Every line below that includes the word "like" needs to be copied.

» **Saved entries**:
---

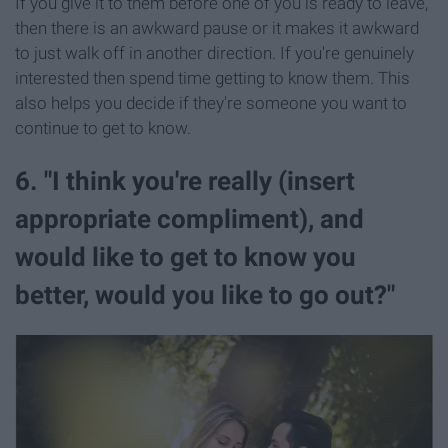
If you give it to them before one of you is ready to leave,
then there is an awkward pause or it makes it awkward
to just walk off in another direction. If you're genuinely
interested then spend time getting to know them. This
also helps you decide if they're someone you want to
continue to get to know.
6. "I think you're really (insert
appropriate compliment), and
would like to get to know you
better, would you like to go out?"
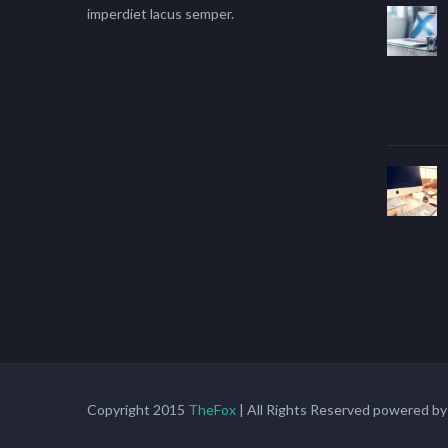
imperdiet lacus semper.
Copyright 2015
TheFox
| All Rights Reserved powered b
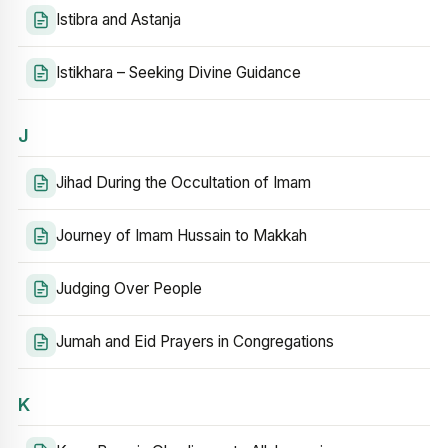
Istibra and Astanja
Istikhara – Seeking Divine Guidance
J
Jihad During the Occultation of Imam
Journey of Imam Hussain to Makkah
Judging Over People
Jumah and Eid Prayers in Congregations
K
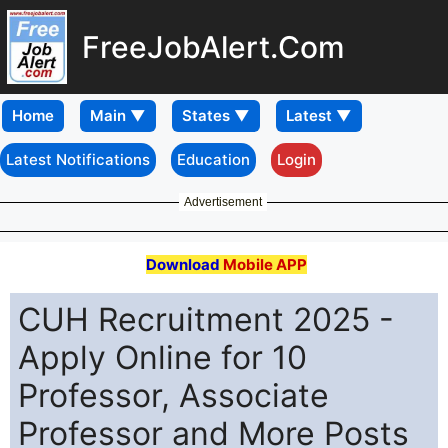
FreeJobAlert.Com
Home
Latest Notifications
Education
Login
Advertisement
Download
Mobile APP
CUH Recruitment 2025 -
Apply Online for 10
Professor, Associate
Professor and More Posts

---

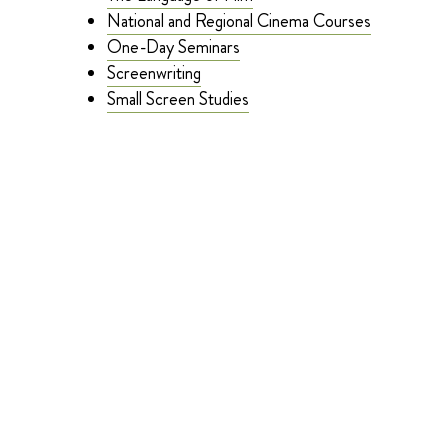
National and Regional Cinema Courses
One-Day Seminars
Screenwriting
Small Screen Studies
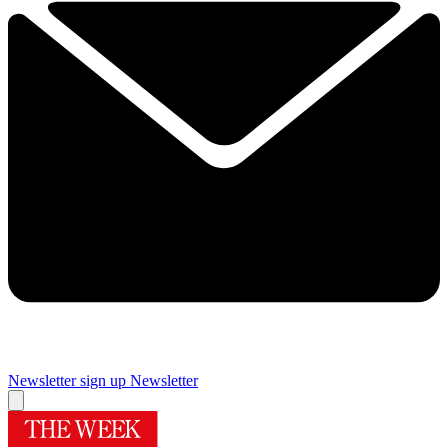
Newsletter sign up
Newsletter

---

» **Response to the exercise**:
would like to get to know you
better, would you like to go out?"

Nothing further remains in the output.